Pity Wikipedia, embedded in a paradox. The do-it-yourself encyclopedia, whose entries are authored and edited by self-appointed experts, has been the center of a couple of disputes that will cause people to lose a little faith in its ability to capture the much-heralded Wisdom of the Masses.
- First, a former assistant to Robert Kennedy wrote an op/ed piece in USA Today about the difficulty he had removing an article that raised unfounded claims that he was involved in the assassinations of Robert and John Kennedy, and his inability to trace the anonymous author of the information.

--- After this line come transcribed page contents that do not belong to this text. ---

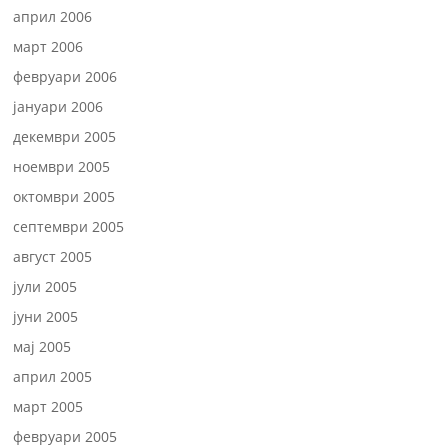
април 2006
март 2006
февруари 2006
јануари 2006
декември 2005
ноември 2005
октомври 2005
септември 2005
август 2005
јули 2005
јуни 2005
мај 2005
април 2005
март 2005
февруари 2005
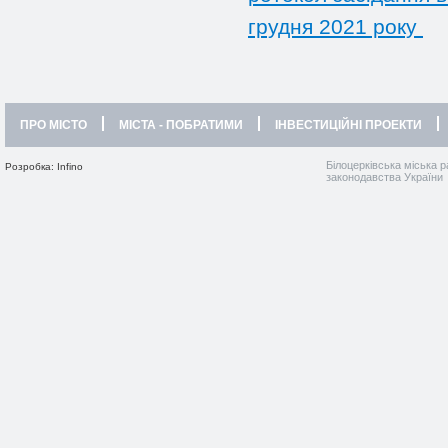
грудня 2021 року
ПРО МІСТО
МІСТА - ПОБРАТИМИ
ІНВЕСТИЦІЙНІ ПРОЕКТИ
Білоцерківська міська р
Розробка: Infino
законодавства України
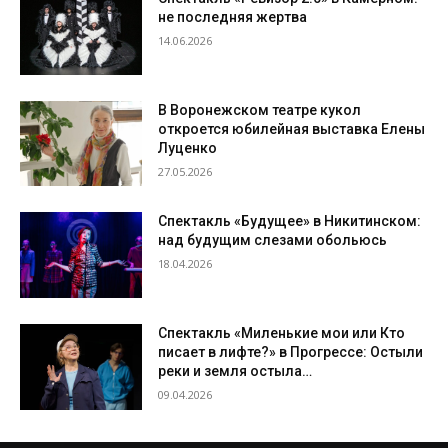
не последняя жертва
14.06.2026
В Воронежском театре кукол
откроется юбилейная выставка Елены
Луценко
27.05.2026
Спектакль «Будущее» в Никитинском:
над будущим слезами обольюсь
18.04.2026
Спектакль «Миленькие мои или Кто
писает в лифте?» в Прогрессе: Остыли
реки и земля остыла…
09.04.2026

- Then, VJ-turned-podcaster Adam Curry was in hot water after supposedly editing out references to other people’s early work in podcasting in an article about the history of podcasting.
Both cases arose because of the impossibility of Wikipedia’s challenge to ensure the accuracy of its content. Wikipedia is supposed to be self-regulating – the very nature of wiki technology is that anyone can submit content, but anyone can also go in and edit and correct inaccurate content. It’s not working so well on this scale.
The problem for Wikipedia is that it is trying to stuff a new and valid idea into an old box. The new idea is that technology has made the marketplace of ideas a little more free, and that free markets have self-correcting mechanisms for discrediting and getting rid of bad information. The old box is the idea that you can collect all knowledge into one place and turn that place into a useful information environment. In the old days, the big boxes of information (such as encyclopedias, newspapers, and publishing houses) were run by people who imposed a single set of editorial controls. They often published inaccuracies, to be sure, but you knew whom to blame. Now, when there are plenty of authorities all about us, why do we still have the urge to roll all those little voices into one big package? We’ve noted the same phenomenon with blogs – there are lots of folks finding ways to aggregate the blogs of the world, but there are no barriers to new voices coming along and setting up shop outside the aggregation, so why bother?
Better a thousand focused wikis than one big wiki with a thousand topics. The paradox is that as soon as the Wisdom of the Masses is put into the box and given a brand name, it becomes an old-fashioned authoritative source in the eyes of its users, subject to all the failures of the old authorities.